All of this shines a whole new light on what DeSantis is doing to Disney World. He seems to have lined up with the National Conservatives. It’s also in line with what 18 Republican House members did to threaten Twitter’s board when they initially balked at accepting Elon Musk’s offer to buy the company.
Charles Sykes is absolutely right that none of this has anything to do with populism. But it also isn’t simply about grievance. It is about turning what we’ve come to casually refer to as “culture wars” into an actually war for power. Jonathan Chait got this one right.
This is one way rulers like Orban and Putin hold power. It is a method that, until quite recently, would have been considered unthinkable in the United States. That bright line has been obliterated.
While the National Conservatives have quieted down their admiration for Putin since he began his genocidal campaign in Ukraine, they’re openly touting their admiration for Viktor Orban. Here’s Rod Dreher, one of the leading voices of NatCons.
The call now among some Republican commentators for the state to take action against Disney, to revoke its special privileges on copyright to retaliate for its indoctrination of American children, is a pure Orban move. We need to see more of it. Republicans have been so prostrate before Big Business that they have sat there like idiots while Woke Capitalism organizes to turn conservative values of faith and the traditional family into pariahs among the young. Either we on the Right will learn from Viktor Orban how to use politics to fight this, or we will be defeated.

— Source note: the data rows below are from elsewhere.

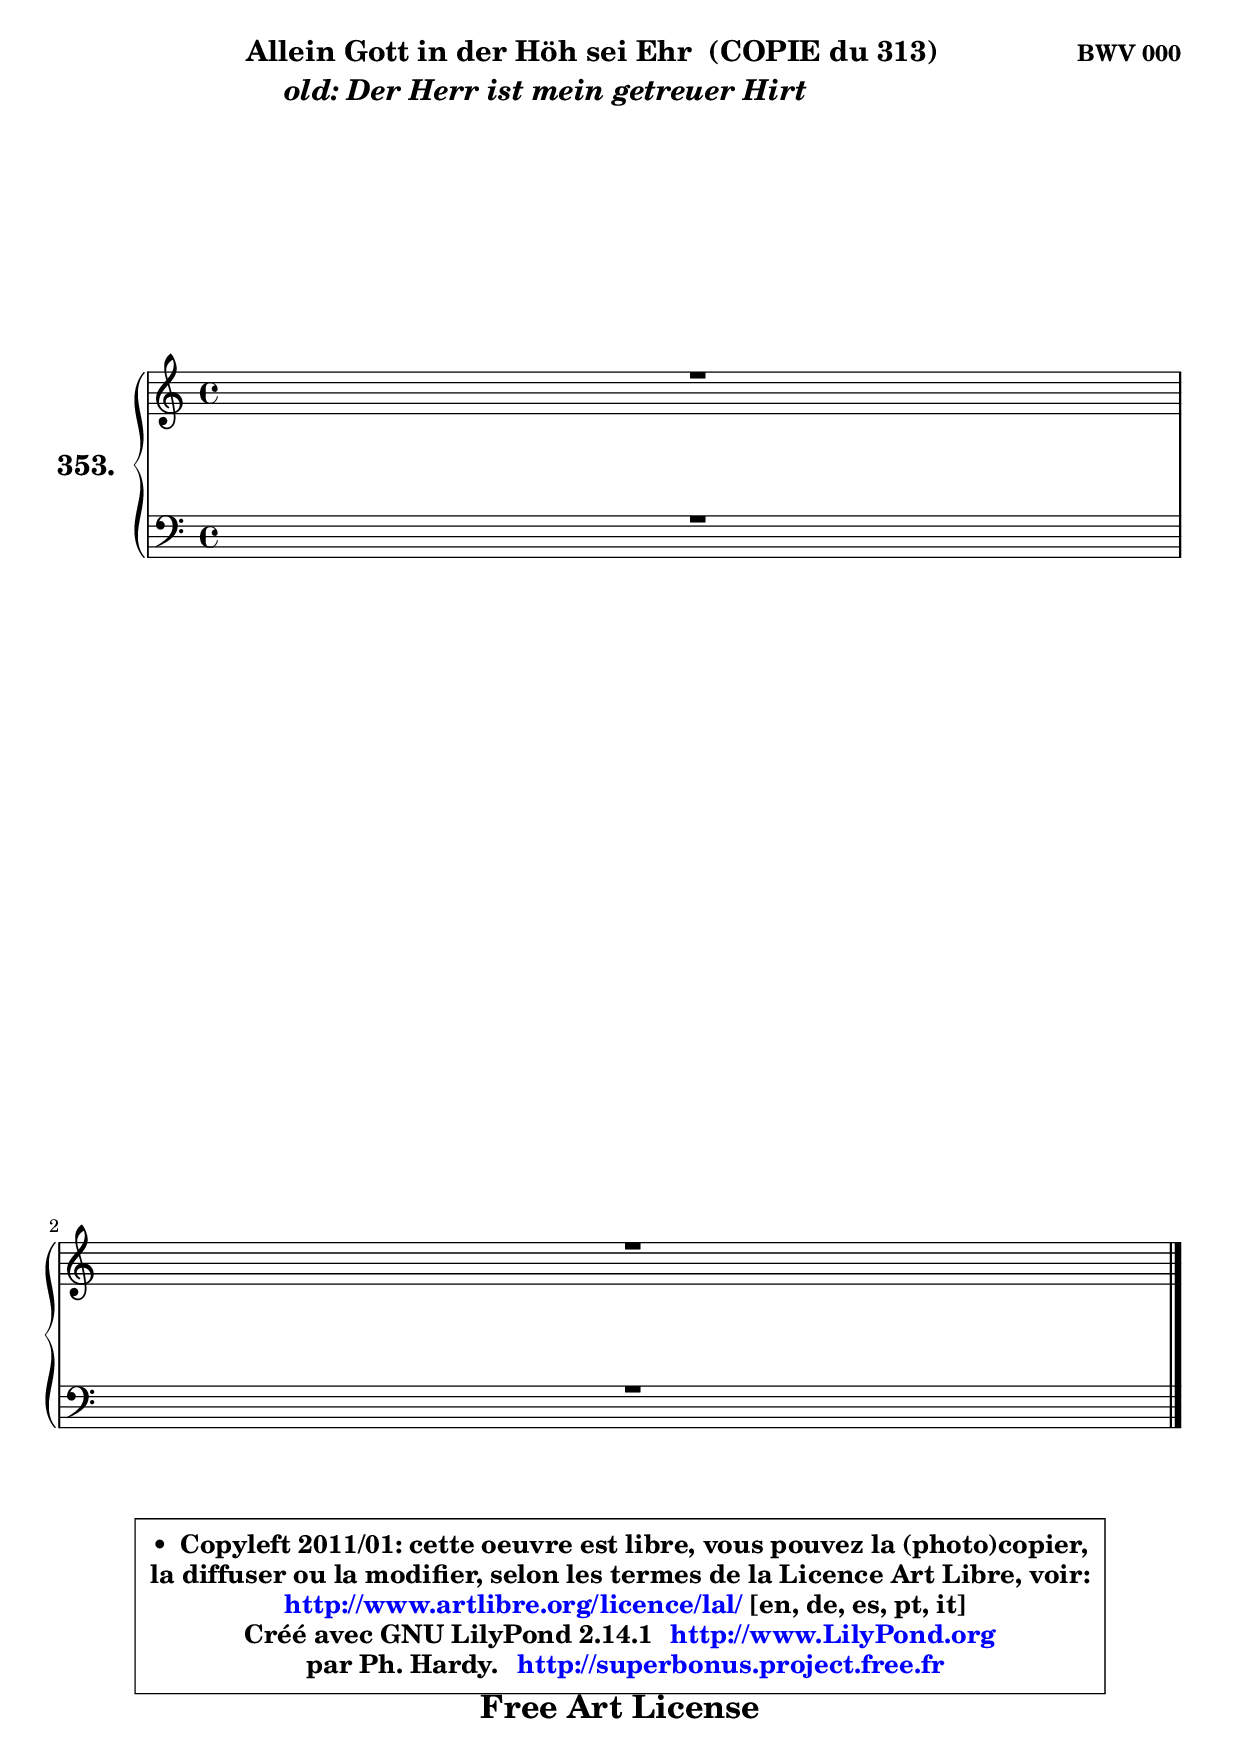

\version "2.14.1"

    \paper {
%	system-system-spacing #'padding = #0.1
%	score-system-spacing #'padding = #0.1
	ragged-bottom = ##f
	ragged-last-bottom = ##f
	}

    \header {
      opus = \markup { \bold "BWV 000" }
      piece = \markup { \hspace #9 \fontsize #2 \bold \column \center-align { \line { \hspace #9 "Allein Gott in der Höh sei Ehr  (COPIE du 313)" }
                                  \line { \italic "old: Der Herr ist mein getreuer Hirt" }
                              } }
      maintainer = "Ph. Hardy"
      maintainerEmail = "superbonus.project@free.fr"
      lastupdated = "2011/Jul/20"
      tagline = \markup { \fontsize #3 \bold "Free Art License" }
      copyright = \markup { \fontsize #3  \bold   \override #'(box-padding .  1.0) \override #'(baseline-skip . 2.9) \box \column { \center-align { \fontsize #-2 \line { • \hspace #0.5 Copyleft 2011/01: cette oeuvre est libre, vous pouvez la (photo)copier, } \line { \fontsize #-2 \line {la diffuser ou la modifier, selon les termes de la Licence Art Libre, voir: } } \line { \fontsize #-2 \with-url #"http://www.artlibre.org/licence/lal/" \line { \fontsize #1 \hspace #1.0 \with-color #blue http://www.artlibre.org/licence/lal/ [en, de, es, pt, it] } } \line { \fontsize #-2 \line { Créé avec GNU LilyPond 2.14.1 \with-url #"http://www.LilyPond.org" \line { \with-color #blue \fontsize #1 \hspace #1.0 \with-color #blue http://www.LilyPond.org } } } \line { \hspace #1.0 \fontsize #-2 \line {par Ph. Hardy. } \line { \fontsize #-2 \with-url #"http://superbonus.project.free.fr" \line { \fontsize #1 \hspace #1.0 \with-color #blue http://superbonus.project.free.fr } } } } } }

	  }

  guidemidi = {
	\tempo 4 = 78

	}

  upper = {
\displayLilyMusic \transpose c c {
	\time 4/4
	\key c \major
	\clef treble
	\voiceOne
	<< { 
	% SOPRANO
	\set Voice.midiInstrument = "acoustic grand"
	\relative c' {
	R1 |
\break
	R1 |
        \bar "|."
	} % fin de relative
	}

	\context Voice="1" { \voiceTwo 
	% ALTO
	\set Voice.midiInstrument = "acoustic grand"
	\relative c' {
	
        \bar "|."
	} % fin de relative
	\oneVoice
	} >>
}
	}

    lower = {
\transpose c c {
	\time 4/4
	\key c \major
	\clef bass
	\voiceOne
	<< { 
	% TENOR
	\set Voice.midiInstrument = "acoustic grand"
	\relative c' {
	R1 |
\break
	R1 |
        \bar "|."
	} % fin de relative
	}
	\context Voice="1" { \voiceTwo 
	% BASS
	\set Voice.midiInstrument = "acoustic grand"
	\relative c {
        
        \bar "|."
	} % fin de relative
	\oneVoice
	} >>
}
	}


    \score { 

	\new PianoStaff <<
	\set PianoStaff.instrumentName = \markup { \bold \huge "353." }
	\new Staff = "upper" \upper
	\new Staff = "lower" \lower
	>>

    \layout {
%	ragged-last = ##f
	   }

         } % fin de score

  \score {
    \unfoldRepeats { << \guidemidi \upper \lower >> }
    \midi {
    \context {
     \Staff
      \remove "Staff_performer"
               }

     \context {
      \Voice
       \consists "Staff_performer"
                }

     \context { 
      \Score
      tempoWholesPerMinute = #(ly:make-moment 78 4)
		}
	    }
	}


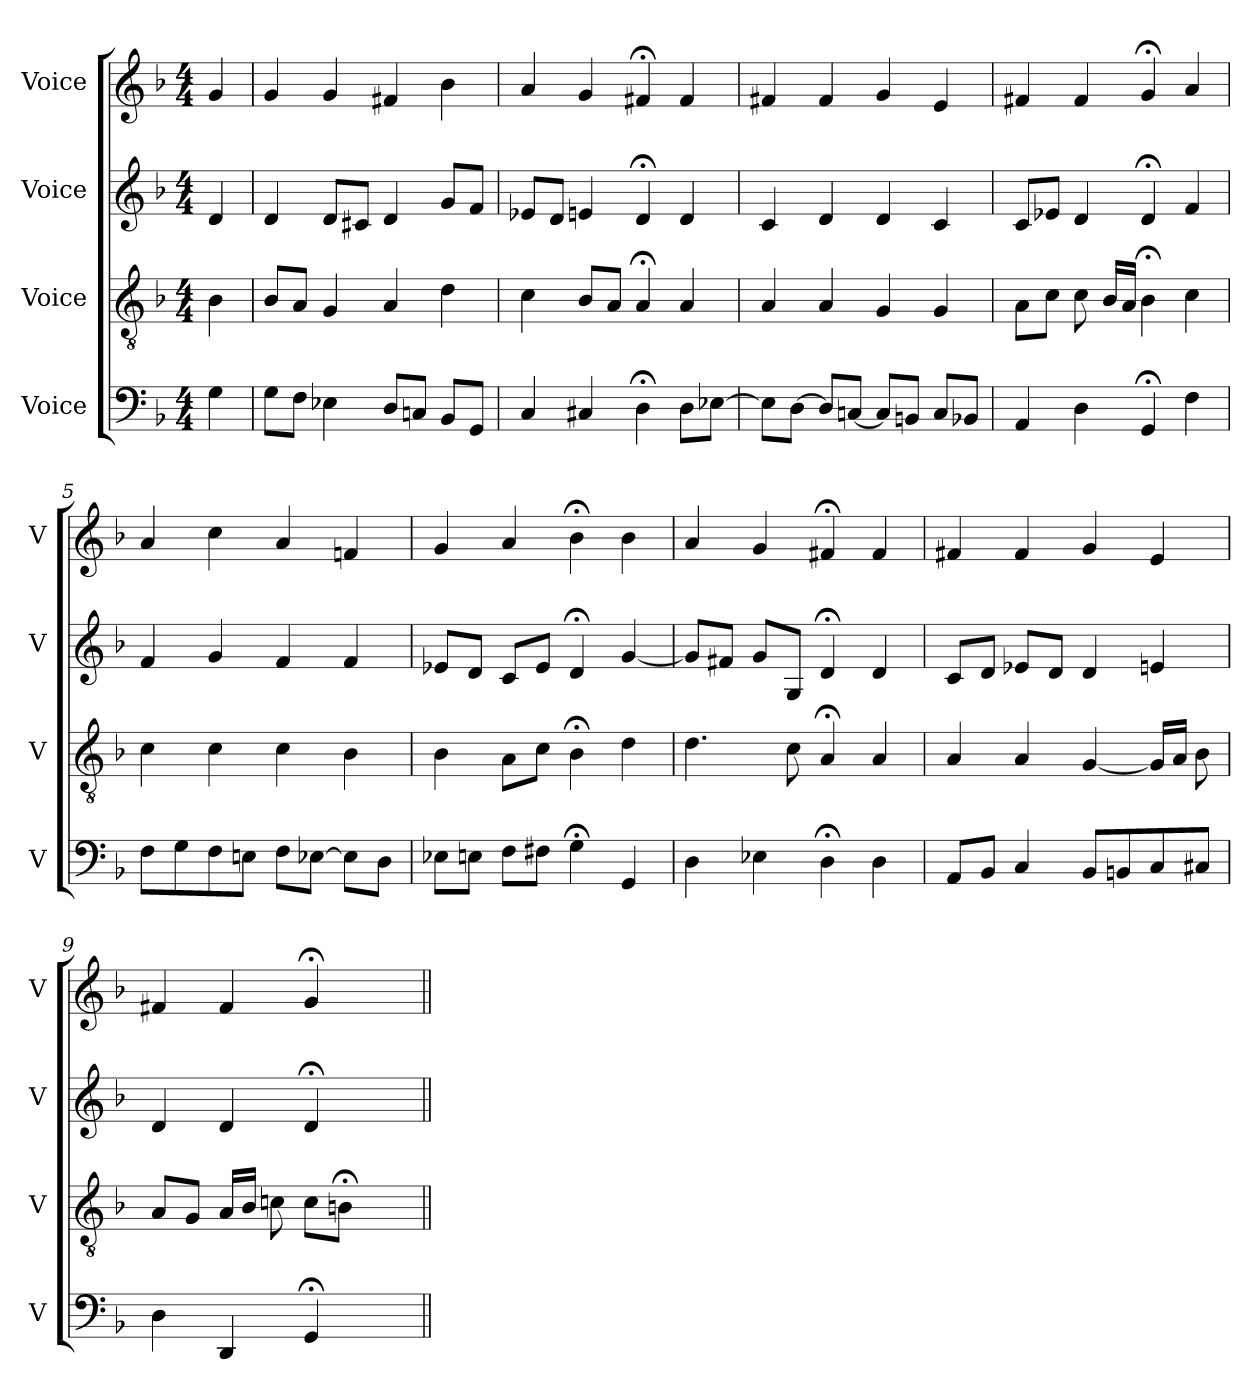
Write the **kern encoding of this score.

**kern	**kern	**kern	**kern
*part4	*part3	*part2	*part1
*staff4	*staff3	*staff2	*staff1
*I"Voice	*I"Voice	*I"Voice	*I"Voice
*I'V	*I'V	*I'V	*I'V
*clefF4	*clefGv2	*clefG2	*clefG2
*k[b-]	*k[b-]	*k[b-]	*k[b-]
*M4/4	*M4/4	*M4/4	*M4/4
*MM100	*MM100	*MM100	*MM100
=	=	=	=
4G\	4B-\	4d/	4g/
=1	=1	=1	=1
8G\L	8B-/L	4d/	4g/
8F\J	8A/J	.	.
4E-X\	4G/	8d/L	4g/
.	.	8c#X/J	.
8D/L	4A/	4d/	4f#X/
8Cn/J	.	.	.
8BB-/L	4d\	8g/L	4b-\
8GG/J	.	8f/J	.
=2	=2	=2	=2
4C/	4c\	8e-X/L	4a/
.	.	8d/J	.
4C#X/	8B-/L	4en/	4g/
.	8A/J	.	.
4D;\	4A;/	4d;/	4f#X;/
8D\L	4A/	4d/	4f#/
[8E-X\J	.	.	.
=3	=3	=3	=3
8E-\L]	4A/	4c/	4f#X/
[8D\J	.	.	.
8D/L]	4A/	4d/	4f#/
[8Cn/J	.	.	.
8C/L]	4G/	4d/	4g/
8BBn/J	.	.	.
8C/L	4G/	4c/	4e/
8BB-X/J	.	.	.
!!LO:LB:g=z
=4	=4	=4	=4
4AA/	8A\L	8c/L	4f#X/
.	8c\J	8e-X/J	.
4D\	8c\	4d/	4f#/
.	16B-/LL	.	.
.	16A/JJ	.	.
4GG;/	4B-;\	4d;/	4g;/
4F\	4c\	4f/	4a/
=5	=5	=5	=5
8F\L	4c\	4f/	4a/
8G\	.	.	.
8F\	4c\	4g/	4cc\
8En\J	.	.	.
8F\L	4c\	4f/	4a/
[8E-X\J	.	.	.
8E-\L]	4B-\	4f/	4fn/
8D\J	.	.	.
=6	=6	=6	=6
8E-X\L	4B-\	8e-X/L	4g/
8En\J	.	8d/J	.
8F\L	8A\L	8c/L	4a/
8F#X\J	8c\J	8e-/J	.
4G;\	4B-;\	4d;/	4b-;\
4GG/	4d\	[4g/	4b-\
=7	=7	=7	=7
4D\	4.d\	8g/L]	4a/
.	.	8f#X/J	.
4E-X\	.	8g/L	4g/
.	8c\	8G/J	.
4D;\	4A;/	4d;/	4f#X;/
4D\	4A/	4d/	4f#/
!!LO:LB:g=z
=8	=8	=8	=8
8AA/L	4A/	8c/L	4f#X/
8BB-/J	.	8d/J	.
4C/	4A/	8e-X/L	4f#/
.	.	8d/J	.
8BB-/L	[4G/	4d/	4g/
8BBn/	.	.	.
8C/	16G/LL]	4en/	4e/
.	16A/JJ	.	.
8C#X/J	8B-\	.	.
=9	=9	=9	=9
4D\	8A/L	4d/	4f#X/
.	8G/J	.	.
4DD/	16A/LL	4d/	4f#/
.	16B-/JJ	.	.
.	8cn\	.	.
4GG;/	8c\L	4d;/	4g;/
.	8Bn;\J	.	.
4ryy	4ryy	4ryy	4ryy
=||	=||	=||	=||
*-	*-	*-	*-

As I’ve mentioned before, I don’t tend to be an alarmist. But in my 60+ years on this planet I never would have envisioned that we’d be hearing fascist talk like this coming from politicians and political commentators in the United States of America. It is terrifying. If you’re not seeing the makings of Gilead from The Handmaid’s Tale, then you’re not paying attention.
It is beyond time for all of us to take stock of what is happening in our country. We must stand up, speak out, and vote like our lives depended on it…because they do!